While we generally dislike such disruption, as it’s frequently an errant choice on the part of the sellers, we don’t think it’s necessarily crazy in the particular case. In fact, from a ‘trader’ perspective, it’s the right thing to do. It wasn’t the original intent or expectation; we liked Eagle Broadband for more fundamental ‘investing’ reasons. Regardless, anybody who bought shares last month is now playing the role of the trader…and must decide whether to risk a pullback, or stick it out and see where this thing goes.

In general, we’re inclined to lock in the sure thing. Surprised to hear that from a small and micro cap stock site? Yes, we’re aggressive - by definition. But, aggressive is not a synonym for stupid. When gains are on the table and the risk/reward scenario has changed, then the strategy must be adapted to reflect the new risk/reward ratio. Clearly, in the wake of today’s dip, some other folks are already thinking the same thing.

If a stock in this situation does indeed rebound and start to move higher, there’s no reason we can’t go out and buy it again. After all, the fundamentals we liked before still apply now.

Some traders/investors who can’t decide may think about hedging the bet by locking in gains on part of the trade, while letting the rest ride. That, too, could actually be a pretty wise move. The choice is always yours. Just be smart about it.

 

10/16/2006

Ckrush Taps Into One of the Brains Behind MySpace - LiveMansion to Benefit

Filed under: — SmallCapNetwork Editor @ 8:53 am

Although the stock is up 7% as I write this, I have to wonder if the word still hasn’t really spread yet. Heck, even when shares were 15% higher just a few moments ago, I found it surprisingly tame, at least based on the news.

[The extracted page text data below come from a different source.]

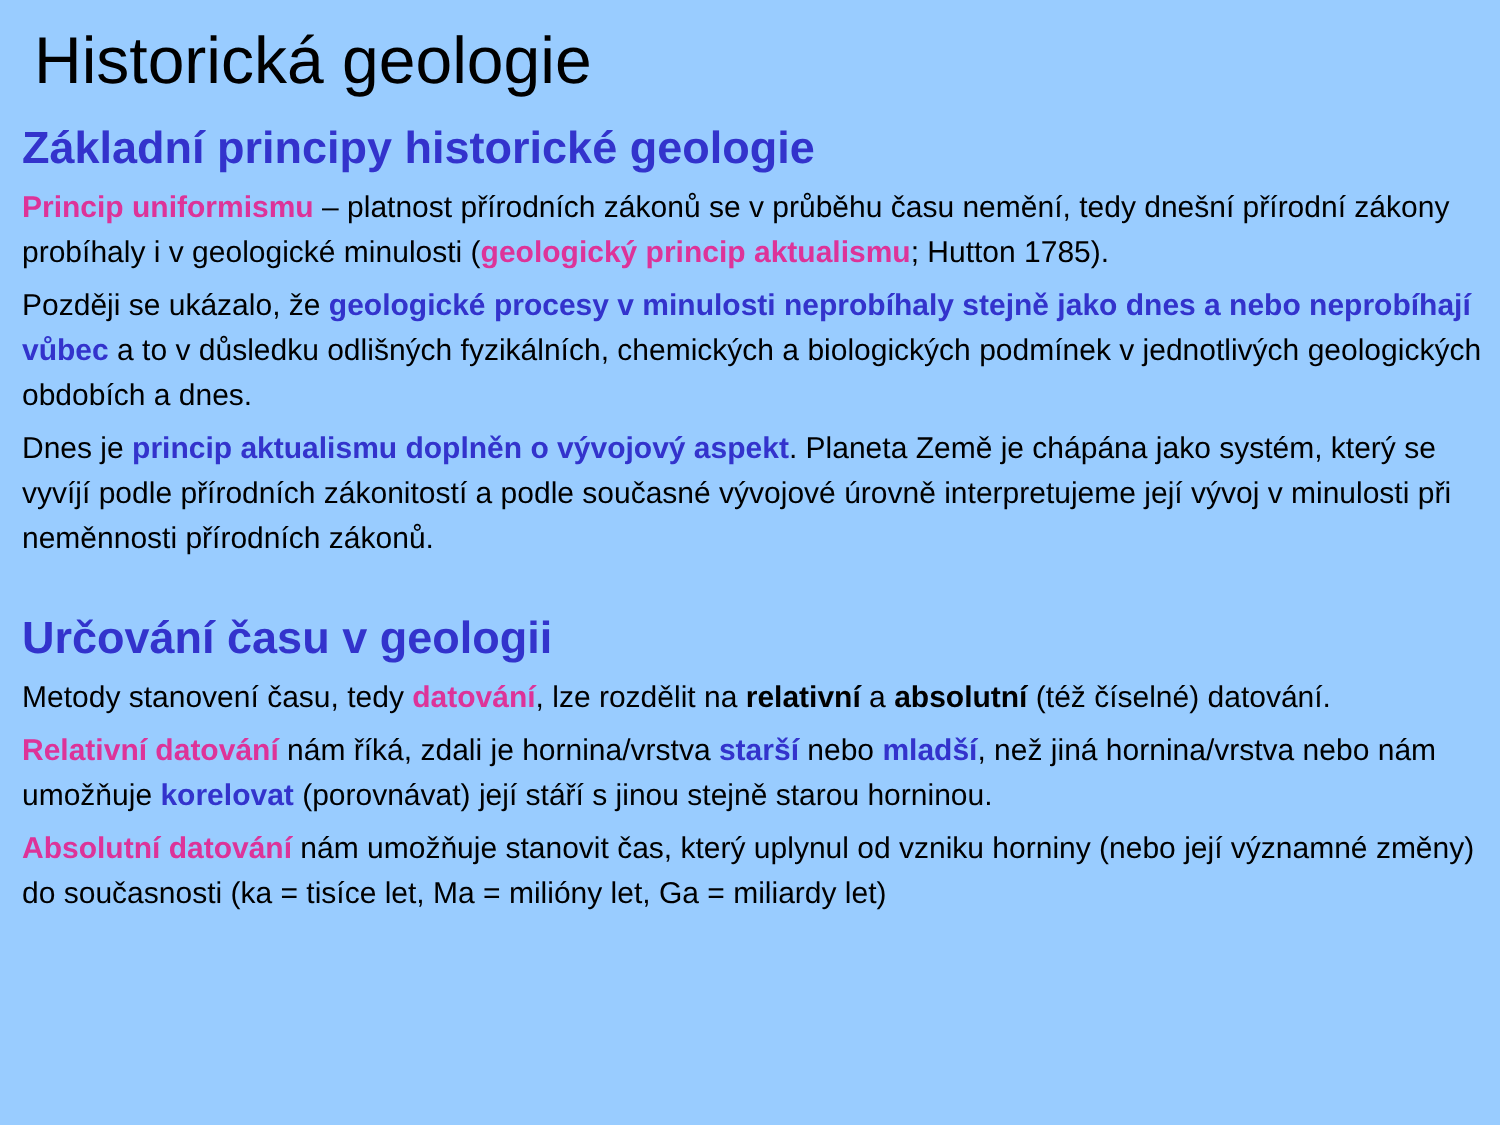Historická geologie
Základní principy historické geologie
Princip uniformismu – platnost přírodních zákonů se v průběhu času nemění, tedy dnešní přírodní zákony probíhaly i v geologické minulosti (geologický princip aktualismu; Hutton 1785).
Později se ukázalo, že geologické procesy v minulosti neprobíhaly stejně jako dnes a nebo neprobíhají vůbec a to v důsledku odlišných fyzikálních, chemických a biologických podmínek v jednotlivých geologických obdobích a dnes.
Dnes je princip aktualismu doplněn o vývojový aspekt. Planeta Země je chápána jako systém, který se vyvíjí podle přírodních zákonitostí a podle současné vývojové úrovně interpretujeme její vývoj v minulosti při neměnnosti přírodních zákonů.
Určování času v geologii
Metody stanovení času, tedy datování, lze rozdělit na relativní a absolutní (též číselné) datování.
Relativní datování nám říká, zdali je hornina/vrstva starší nebo mladší, než jiná hornina/vrstva nebo nám umožňuje korelovat (porovnávat) její stáří s jinou stejně starou horninou.
Absolutní datování nám umožňuje stanovit čas, který uplynul od vzniku horniny (nebo její významné změny) do současnosti (ka = tisíce let, Ma = milióny let, Ga = miliardy let)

What I’m talking about is Ckrush Entertainment’s (OTCBB: CKRH) announcement earlier this morning that they’ve hired Joe Abrams, one of the founders of Intermix Inc., as a consultant. If the names seem vaguely familiar, here’s why…Intermix is the parent company of MySpace.com, which was recently purchased by News Corp. (NYSE: NWS) for a mere $580 million.

What’s that got to do with anything?

MySpace is a social networking site. Ckrush’s LiveMansion.com is a social networking site. MySpace has been wildly successful since its launch, and quite profitable for its owners. LiveMansion is still in its web infancy, but is seeking to rival - and in some ways top - the MySpace phenomenon.

And now we hear they’ve hired one of the key minds of MySpace, presumably to help them mirror what MySpace did right?

If he can help Ckrush’s LiveMansion even do a fraction of what Intermix’s MySpace did, it’s still going to be enormously beneficial for Ckrush….and by extension, its shareholders.

As we mentioned previously, nobody at Ckrush has ever said they’re looking to get bought. However, it’s clear - based on today’s news - that they’re serious about making Livemansion a success. We’re willing to bet if Abrams is able to assist, they’ll have an outstanding shot at doing just that. And, if the company ends up getting bought out, well, there are certainly worse things to have happen.

In any case, getting Abrams on board is a big deal. We’re looking for LiveMansion to further accelerate its own incredible growth in the very near future.